Source records
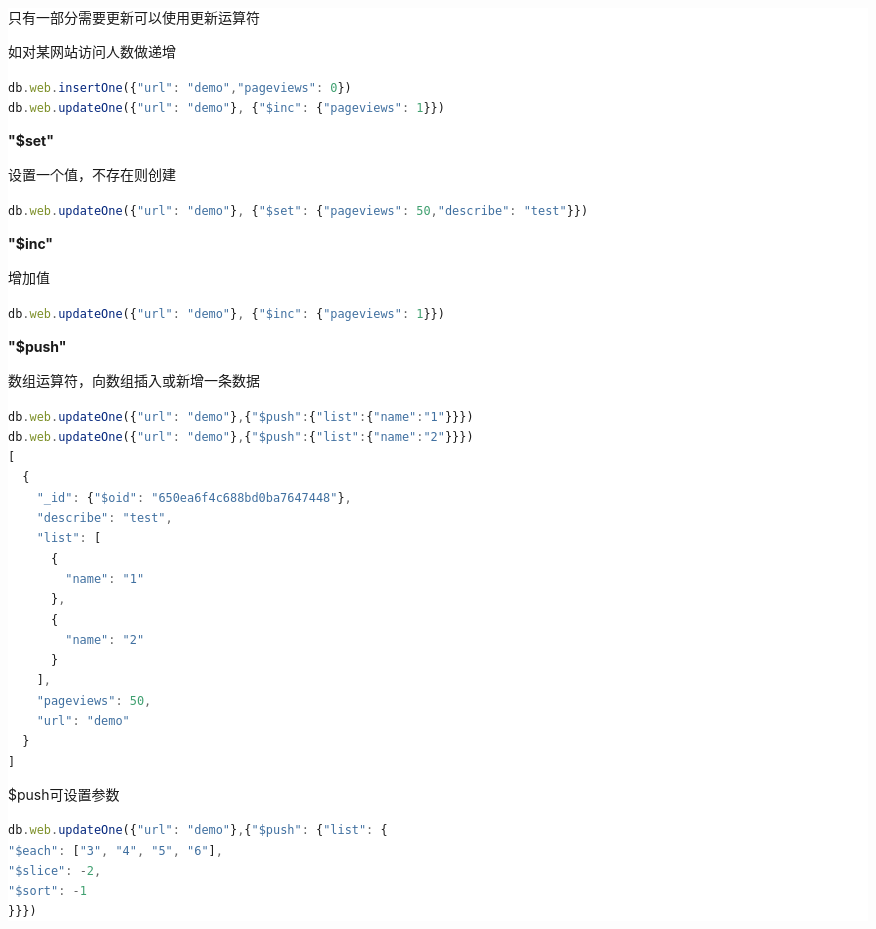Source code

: 只有一部分需要更新可以使用更新运算符

如对某网站访问人数做递增

```javascript
db.web.insertOne({"url": "demo","pageviews": 0})
db.web.updateOne({"url": "demo"}, {"$inc": {"pageviews": 1}})
```

**"$set"**

设置一个值，不存在则创建

```javascript
db.web.updateOne({"url": "demo"}, {"$set": {"pageviews": 50,"describe": "test"}})
```

**"$inc"**

增加值

```javascript
db.web.updateOne({"url": "demo"}, {"$inc": {"pageviews": 1}})
```

**"$push"**

数组运算符，向数组插入或新增一条数据

```javascript
db.web.updateOne({"url": "demo"},{"$push":{"list":{"name":"1"}}})
db.web.updateOne({"url": "demo"},{"$push":{"list":{"name":"2"}}})
[
  {
    "_id": {"$oid": "650ea6f4c688bd0ba7647448"},
    "describe": "test",
    "list": [
      {
        "name": "1"
      },
      {
        "name": "2"
      }
    ],
    "pageviews": 50,
    "url": "demo"
  }
]
```

$push可设置参数

```javascript
db.web.updateOne({"url": "demo"},{"$push": {"list": {
"$each": ["3", "4", "5", "6"],
"$slice": -2,
"$sort": -1
}}})
```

Work instruction
Set out exactly the run of lines that begins at the line holding "如对某网站访问人数做递增" and ends at the last line of the data.

Solution
如对某网站访问人数做递增

```javascript
db.web.insertOne({"url": "demo","pageviews": 0})
db.web.updateOne({"url": "demo"}, {"$inc": {"pageviews": 1}})
```

**"$set"**

设置一个值，不存在则创建

```javascript
db.web.updateOne({"url": "demo"}, {"$set": {"pageviews": 50,"describe": "test"}})
```

**"$inc"**

增加值

```javascript
db.web.updateOne({"url": "demo"}, {"$inc": {"pageviews": 1}})
```

**"$push"**

数组运算符，向数组插入或新增一条数据

```javascript
db.web.updateOne({"url": "demo"},{"$push":{"list":{"name":"1"}}})
db.web.updateOne({"url": "demo"},{"$push":{"list":{"name":"2"}}})
[
  {
    "_id": {"$oid": "650ea6f4c688bd0ba7647448"},
    "describe": "test",
    "list": [
      {
        "name": "1"
      },
      {
        "name": "2"
      }
    ],
    "pageviews": 50,
    "url": "demo"
  }
]
```

$push可设置参数

```javascript
db.web.updateOne({"url": "demo"},{"$push": {"list": {
"$each": ["3", "4", "5", "6"],
"$slice": -2,
"$sort": -1
}}})
```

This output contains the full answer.